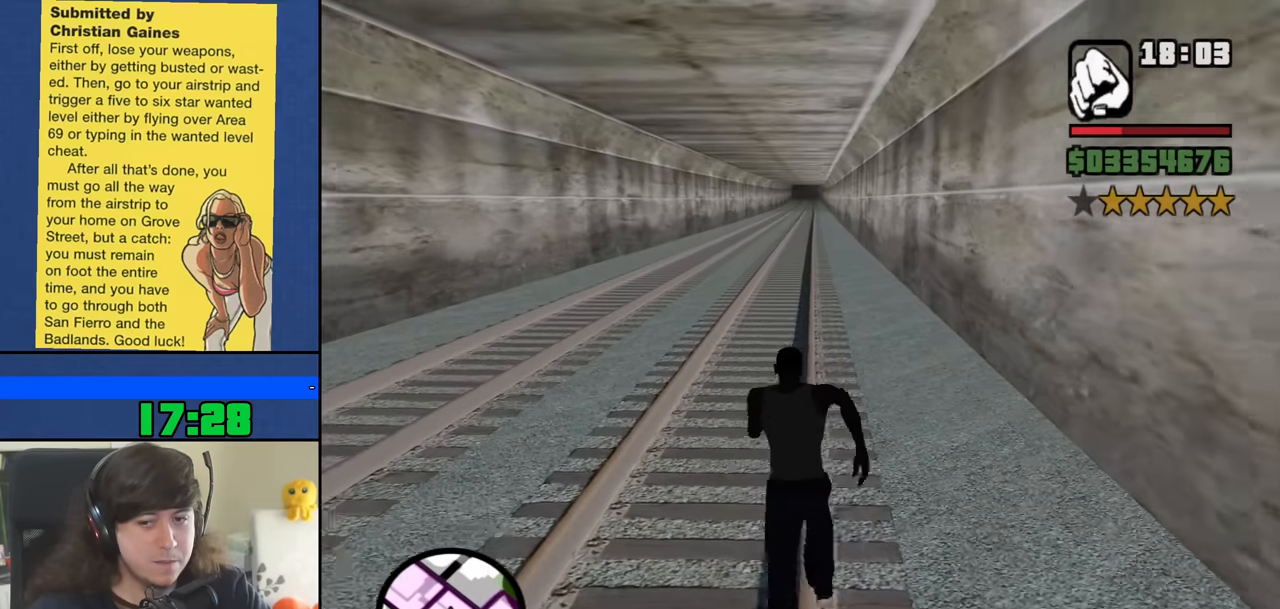
{"keys": ["space", "w"], "mouse": [], "events": [[67, "space", "down"], [167, "space", "up"], [250, "space", "down"], [350, "space", "up"], [450, "space", "down"]]}
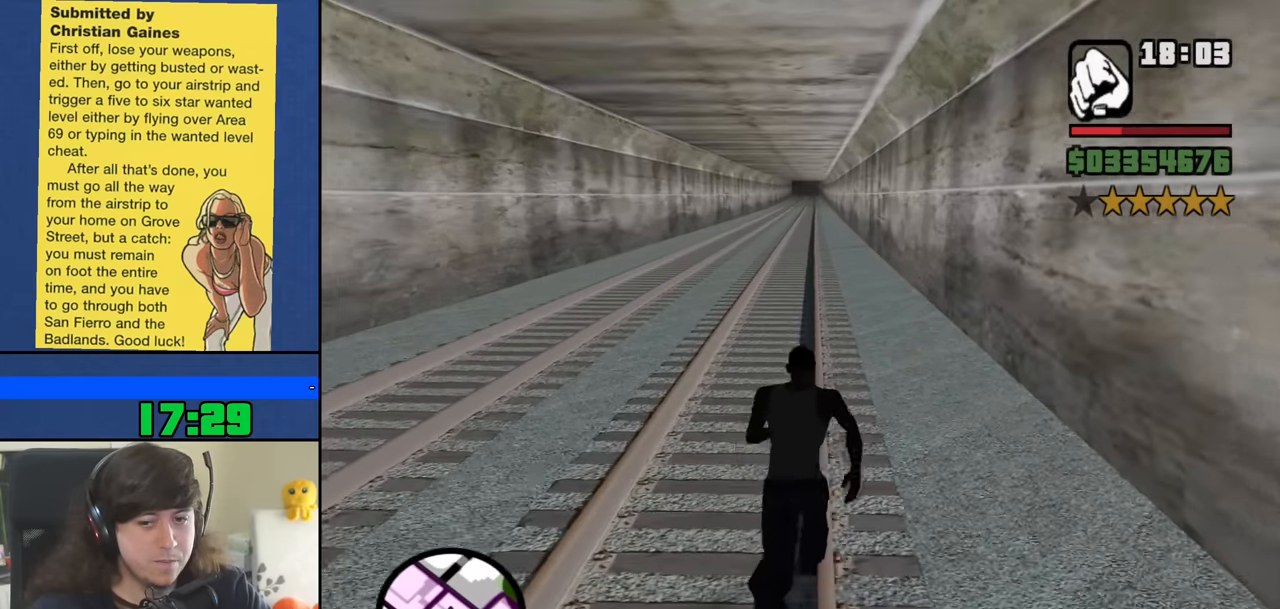
{"keys": ["space", "w"], "mouse": [], "events": [[33, "space", "up"], [133, "space", "down"], [217, "space", "up"], [317, "space", "down"], [417, "space", "up"], [500, "space", "down"]]}
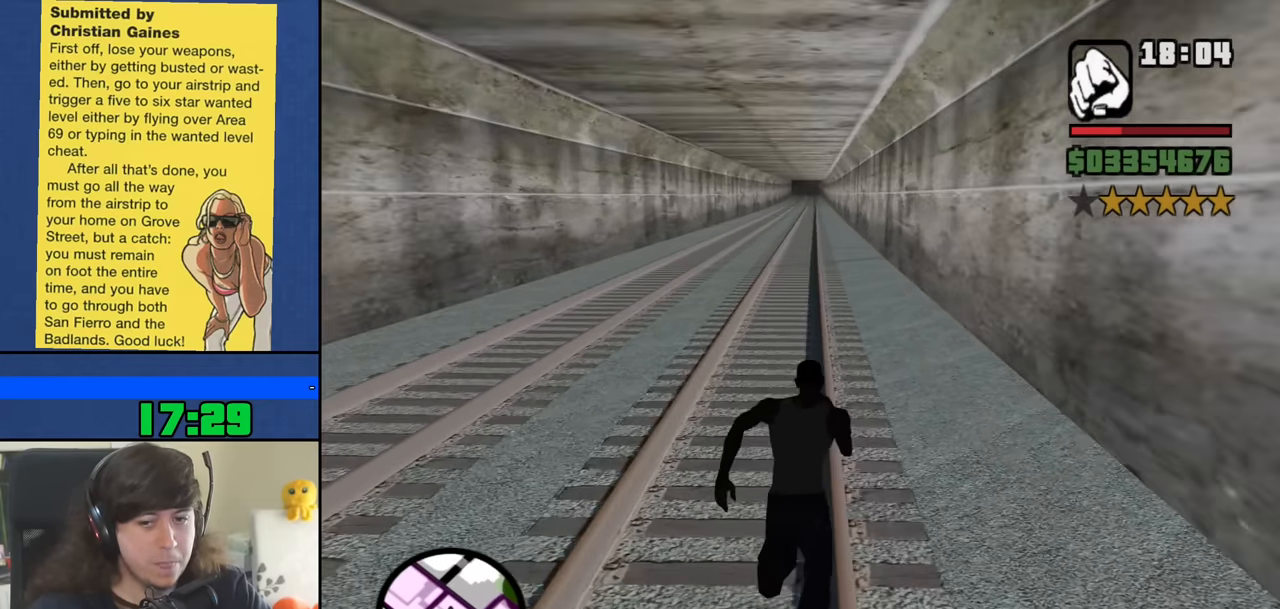
{"keys": ["w"], "mouse": [], "events": [[100, "space", "up"], [200, "space", "down"], [283, "space", "up"], [383, "space", "down"], [467, "space", "up"]]}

The problem → The entire listing above, word for word and without pictures, is what should be output.

Answer box →
{"keys": ["space", "w"], "mouse": [], "events": [[67, "space", "down"], [167, "space", "up"], [250, "space", "down"], [350, "space", "up"], [450, "space", "down"]]}
{"keys": ["space", "w"], "mouse": [], "events": [[33, "space", "up"], [133, "space", "down"], [217, "space", "up"], [317, "space", "down"], [417, "space", "up"], [500, "space", "down"]]}
{"keys": ["w"], "mouse": [], "events": [[100, "space", "up"], [200, "space", "down"], [283, "space", "up"], [383, "space", "down"], [467, "space", "up"]]}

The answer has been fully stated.